Robo-advisor use expected to hit 60% by 2025

Robo-advisor use expected to hit 60% by 2025

Robo-advisor use expected to hit 60% by 2025

The rise of robo-advisors has been a hot topic for several years and many surveys and studies have suggested their dominance is imminent.

However, a new survey is the latest to suggest that an expected increase in the use of technology for investors will be linked with demand for human advisors.

The poll by investment advisory firm Charles Schwab (which offers robo-advisors among its services) asked 1000 US general population respondents and 381 robo-advisor users about their current and projected usage.

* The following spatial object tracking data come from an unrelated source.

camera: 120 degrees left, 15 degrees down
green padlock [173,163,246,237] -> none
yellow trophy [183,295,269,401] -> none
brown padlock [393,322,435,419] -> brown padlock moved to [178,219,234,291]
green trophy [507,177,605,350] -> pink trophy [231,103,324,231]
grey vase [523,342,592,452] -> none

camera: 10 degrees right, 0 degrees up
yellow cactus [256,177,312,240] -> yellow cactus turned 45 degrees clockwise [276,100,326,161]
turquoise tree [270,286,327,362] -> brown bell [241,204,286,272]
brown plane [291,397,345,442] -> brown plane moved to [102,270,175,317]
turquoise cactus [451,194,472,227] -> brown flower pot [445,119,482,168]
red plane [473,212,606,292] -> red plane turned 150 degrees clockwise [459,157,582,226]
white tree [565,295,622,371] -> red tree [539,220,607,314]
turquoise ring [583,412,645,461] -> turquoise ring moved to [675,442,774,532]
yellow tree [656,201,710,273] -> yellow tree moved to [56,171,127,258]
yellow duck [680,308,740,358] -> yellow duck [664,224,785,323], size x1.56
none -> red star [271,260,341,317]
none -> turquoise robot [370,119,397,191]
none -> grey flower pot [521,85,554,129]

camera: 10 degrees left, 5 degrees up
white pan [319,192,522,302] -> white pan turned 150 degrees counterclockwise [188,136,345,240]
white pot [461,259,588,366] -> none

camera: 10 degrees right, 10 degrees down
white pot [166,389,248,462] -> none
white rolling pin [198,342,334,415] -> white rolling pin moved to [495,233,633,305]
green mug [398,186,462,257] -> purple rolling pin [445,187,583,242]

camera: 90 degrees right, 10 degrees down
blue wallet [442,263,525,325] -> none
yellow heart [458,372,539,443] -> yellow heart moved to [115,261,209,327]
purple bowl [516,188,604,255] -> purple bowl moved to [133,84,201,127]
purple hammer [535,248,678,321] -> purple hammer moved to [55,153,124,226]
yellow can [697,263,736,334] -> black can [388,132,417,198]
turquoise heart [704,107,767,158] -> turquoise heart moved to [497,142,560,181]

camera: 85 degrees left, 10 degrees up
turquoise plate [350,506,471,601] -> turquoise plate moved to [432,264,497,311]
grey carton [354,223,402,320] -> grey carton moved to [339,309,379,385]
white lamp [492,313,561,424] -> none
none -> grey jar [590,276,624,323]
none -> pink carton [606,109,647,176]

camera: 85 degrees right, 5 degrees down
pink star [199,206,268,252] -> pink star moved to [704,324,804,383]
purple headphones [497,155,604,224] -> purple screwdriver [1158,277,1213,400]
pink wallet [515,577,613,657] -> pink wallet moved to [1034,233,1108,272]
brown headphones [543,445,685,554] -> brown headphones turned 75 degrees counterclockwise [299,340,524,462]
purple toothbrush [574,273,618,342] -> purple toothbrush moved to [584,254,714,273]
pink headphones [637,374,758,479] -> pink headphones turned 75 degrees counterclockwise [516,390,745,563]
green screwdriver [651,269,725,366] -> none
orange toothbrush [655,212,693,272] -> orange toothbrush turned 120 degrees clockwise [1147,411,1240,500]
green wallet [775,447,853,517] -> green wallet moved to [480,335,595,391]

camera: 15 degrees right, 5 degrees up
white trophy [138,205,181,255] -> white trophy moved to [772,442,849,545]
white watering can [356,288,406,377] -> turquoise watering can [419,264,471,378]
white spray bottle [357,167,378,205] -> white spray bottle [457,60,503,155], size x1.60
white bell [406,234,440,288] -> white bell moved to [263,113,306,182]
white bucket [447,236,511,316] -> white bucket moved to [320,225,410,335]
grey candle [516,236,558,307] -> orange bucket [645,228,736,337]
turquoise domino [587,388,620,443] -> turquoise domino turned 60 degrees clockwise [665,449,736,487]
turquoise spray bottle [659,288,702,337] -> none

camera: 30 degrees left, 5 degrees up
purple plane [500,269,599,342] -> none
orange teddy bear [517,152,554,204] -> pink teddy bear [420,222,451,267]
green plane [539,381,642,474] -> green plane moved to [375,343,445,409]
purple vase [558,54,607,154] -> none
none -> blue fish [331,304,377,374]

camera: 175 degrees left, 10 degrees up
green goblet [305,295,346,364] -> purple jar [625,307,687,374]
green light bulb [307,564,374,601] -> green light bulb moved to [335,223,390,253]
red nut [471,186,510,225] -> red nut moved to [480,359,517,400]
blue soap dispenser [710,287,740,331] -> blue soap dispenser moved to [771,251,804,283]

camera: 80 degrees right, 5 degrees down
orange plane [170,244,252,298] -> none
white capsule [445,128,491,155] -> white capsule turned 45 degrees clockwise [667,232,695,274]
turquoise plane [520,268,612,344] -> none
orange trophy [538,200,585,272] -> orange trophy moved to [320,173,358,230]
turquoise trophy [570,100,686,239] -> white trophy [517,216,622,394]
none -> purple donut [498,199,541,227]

Fifty-eight percent of Americans expect to use a robo advisor by 2025 and 45% say robo-advice will be the technology that ultimately has the biggest impact on financial services.

But 71% want robo-advisors that will connect them to human advisors, rising to 80% among millennials.

“Robo advice is the ultimate equalizer - it democratizes investing by improving the process and price,” says Cynthia Loh, Charles Schwab vice president of digital advice and innovation. “But along with all the benefits of automation, the desire to use a combination of technology and access to a professional when needed is clear – and that desire is consistent across age groups and types of investors.”

The report shows that millennials are currently the largest users of robo-advisors (60%) but almost half of baby boomers also see their value and expect to use a robo-advisor by 2025.

Women account for more than half of robo-advisor users currently.